Search code examples
jsonrvalidationrcurlhttr

How to check a valid API call in R? RCurl and httr not helping at the moment


I want to import JSON data from UN COMTRADE. So, I wrote a list of valid countries and years and then I run a loop that works OK, except when a certain year contains no data for a country.

Given that, I want to test if my API call is valid, so I write this:

library(RCurl)

# this is an actual valid API call    
string = "http://comtrade.un.org/api/get?max=50000&type=C&freq=A&px=S2&ps=2010&r=4&p=all&rg=2&cc=AG4&fmt=json"

url.exists(string, useragent="curl/7.47.0 RCurl/1.95-4.8")

But, even for valid country codes and years that can be displayed on the internet browser as JSON text, the R output says

url.exists(string, useragent="curl/7.47.0 RCurl/1.95-4.8")
[1] FALSE

With httr I do

library(httr)
!http_error(string)

and I obtain [1] FALSE

How can I fix that false negative result?


Solution

  • I took a peak at url.exists(), and then wrote this simpler version

    > g = basicTextGatherer()
    > x = curlPerform(url=string, headerfunction=g$update, nobody=TRUE)
    > g$value()
    [1] "HTTP/1.1 302 Moved Temporarily\r\nLocation: https://comtrade.un.org/api/get?max=50000&type=C&freq=A&px=S2&ps=2010&r=4&p=all&rg=2&cc=AG4&fmt=json\r\nCache-Control: no-cache\r\nPragma: no-cache\r\nDate: Thu, 23 Feb 2017 23:09:13 GMT\r\nAge: 0\r\nConnection: close\r\nVia: 1.1 localhost.localdomain\r\n\r\n"
    

    The http: url is being redirected to https:, so I tried

    > string = sub("http", "https", string)
    > g = basicTextGatherer()
    > x = curlPerform(url=string, headerfunction=g$update, nobody=TRUE)
    > g$value()
    [1] "HTTP/1.1 405 Method Not Allowed\r\nCache-Control: no-cache\r\nPragma: no-cache\r\nAllow: GET\r\nContent-Length: 73\r\nContent-Type: application/json; charset=utf-8\r\nExpires: -1\r\nServer: Microsoft-IIS/7.5\r\nX-AspNet-Version: 4.0.30319\r\nX-Powered-By: ASP.NET\r\nDate: Thu, 23 Feb 2017 23:11:02 GMT\r\n\r\n"
    

    The 'HEAD' method, implied by the curl option nobody, is not supported. This is also why httr::http_error() fails -- because it is performing a HEAD request. It is a decision on the server side to not support HEAD requests, so nothing that can be done on the user side.

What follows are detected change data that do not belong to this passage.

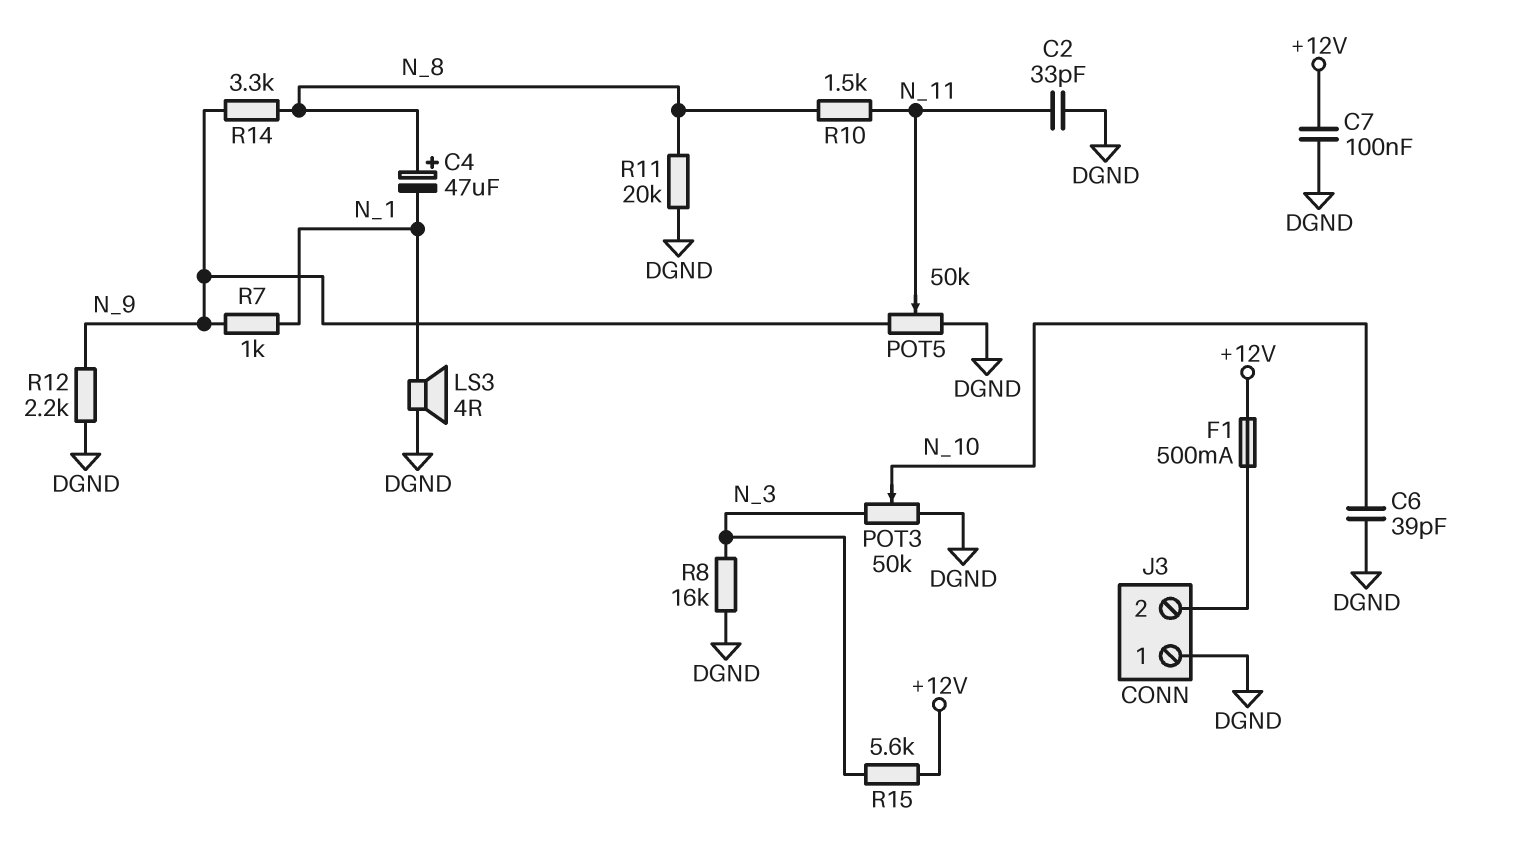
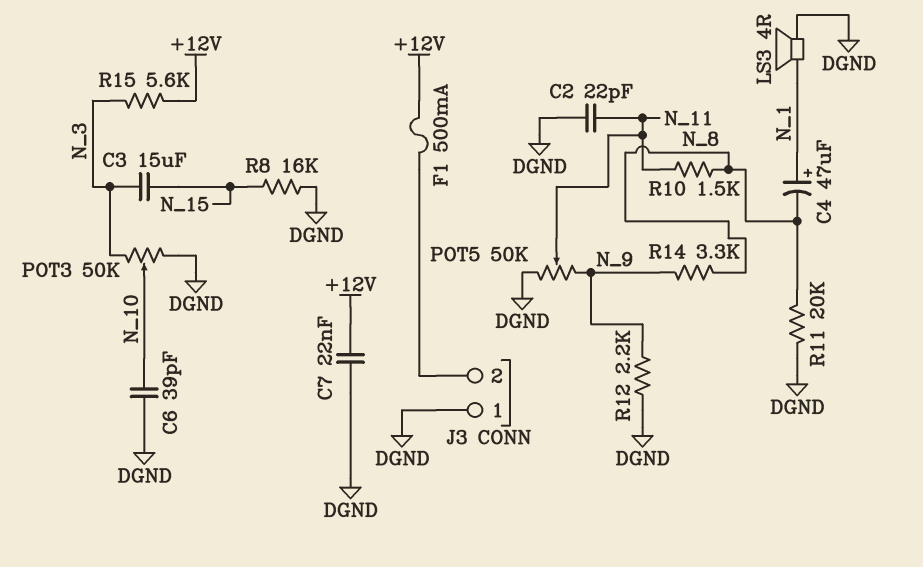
C2: 33pF (DGND, N_11) -> 22pF (DGND, N_11)
C3: none -> 15uF (N_3, N_15)
C4: 47uF (plus N_8, minus N_1) -> 47uF (plus N_1, minus N_8)
C7: 100nF (+12V, DGND) -> 22nF (+12V, DGND)
R7: 1k (N_1, N_9) -> none
R8: 16k (DGND, N_3) -> 16k (DGND, N_15)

    You could also try to get just a single byte (e.g., RCurl::getURL(string, followlocation=TRUE, range="0-1")), but that also may not be supported (and is not for this query -- the entire query response is returned).

    So the only way I can test if the file actually exists is to retrieve it. I would use httr::GET(), maybe like

    tryCatch({
        response <- httr::GET(string)
        stop_for_status(response)
        ## ...
    }, http_error=function(e) {
        ## log error or otherwise recover
    })
    

    This is probably a more efficient solution anyway. If the query is successful, checking first and then performing the query requires two network calls, whereas performing the query without the check is only one network call. If the query fails, then under both approaches only a single network call is required, and the return value is similarly compact. So we save the latency induced by a network call under the most common scenario.